Running a Spark Session in a Processing Unit

If you want to run a Spark session directly inside a Processing Unit, GigaSpaces supports using SparkSession. This is the entry point to interacting with Spark, and to enable programming with the Dataset and DataFrame APIs.

You can initiate and run a SparkSession inside a Processing Unit with the GigaSpaces SparkSessionProvider.

Creating a SparkSession

The SparkSessionProvider.Builder() method enables users to configure and create the SparkSession that they want to run in the Processing Unit. The functionality is very similar to the generic SparkSession.builder() method. See the sample code provided here:

SparkSessionProvider sparkSessionProvider = new SparkSessionProvider.Builder()
       .master("spark://localhost:7077")
       .create();
SparkSessionProvider.Wrapper sparkSessionWrapper = sparkSessionProvider.getOrCreate();

The SparkSessionProvider.getOrCreate() method returns a sparkSessionWrapper. If a wrapper already exists (if the method was previously called), the same wrapper is returned.
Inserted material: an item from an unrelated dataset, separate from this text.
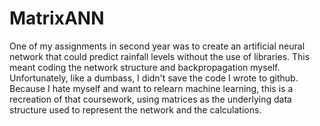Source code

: # MatrixANN

One of my assignments in second year was to create an artificial neural network that could predict rainfall levels without the use of libraries. This meant coding the network structure and backpropagation myself. Unfortunately, like a dumbass, I didn't save the code I wrote to github. Because I hate myself and want to relearn machine learning, this is a recreation of that coursework, using matrices as the underlying data structure used to represent the network and the calculations.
Calling the method increments a global reference counter.

The SparkSessionWrapper has a close method that decrements the global reference counter and closes the SparkSession if the counter is zero.

Example

Let’s assume we have a service that exposes a countLines method, as follows:

package com.mycompany.app;

public interface MyService {
   long countLines(String path);
}

An implementation that uses a SparkSession to perform the counting via the DataFrame API would look like this:

package com.mycompany.app;

import org.apache.spark.sql.SparkSession;
import org.insightedge.spark.SparkSessionProvider;
import org.slf4j.Logger;
import org.slf4j.LoggerFactory;

import javax.annotation.PostConstruct;
import java.io.Closeable;
import java.io.IOException;

public class MyServiceImpl implements MyService, Closeable {
   private static final Logger logger = LoggerFactory.getLogger(MyServiceImpl.class);
   private SparkSessionProvider.Wrapper sparkSessionWrapper;


   @PostConstruct
   public void initialize() {

       // Use SparkSessionProvider.Builder() instead of SparkSession.builder() to create a Spark Session
       SparkSessionProvider sparkSessionProvider = new SparkSessionProvider.Builder()
               .master("spark://localhost:7077")
               .create();
       sparkSessionWrapper = sparkSessionProvider.getOrCreate();
   }

   @Override
   public long countLines(String path) {
       logger.info("Started to count rows of [" + path + "]");
       SparkSession sparkSession = sparkSessionWrapper.get();
       long totalRows = sparkSession.read().text(path).count();
       logger.info("Total rows in file: " + totalRows);
       return totalRows;
   }

   @Override
   public void close() throws IOException {
       if (sparkSessionWrapper != null)
           sparkSessionWrapper.close();
   }
}

And then you can initialize the bean with a Configuration class, as follows:

package com.mycompany.app;

import org.springframework.context.annotation.Bean;
import org.springframework.context.annotation.Configuration;

@Configuration
public class MyConfiguration {

   @Bean
   public MyServiceImpl myService() {
       return new MyServiceImpl();
   }

}

Spark-related JARs are added to the classloader during runtime when the SparkSessionProvider is used. As a result, if you use Spark classes before this class is initialized, you will get a ClassNotFound error. For example, if you have a method that returns SparkSession in a bean that is configured in the pu.xml file.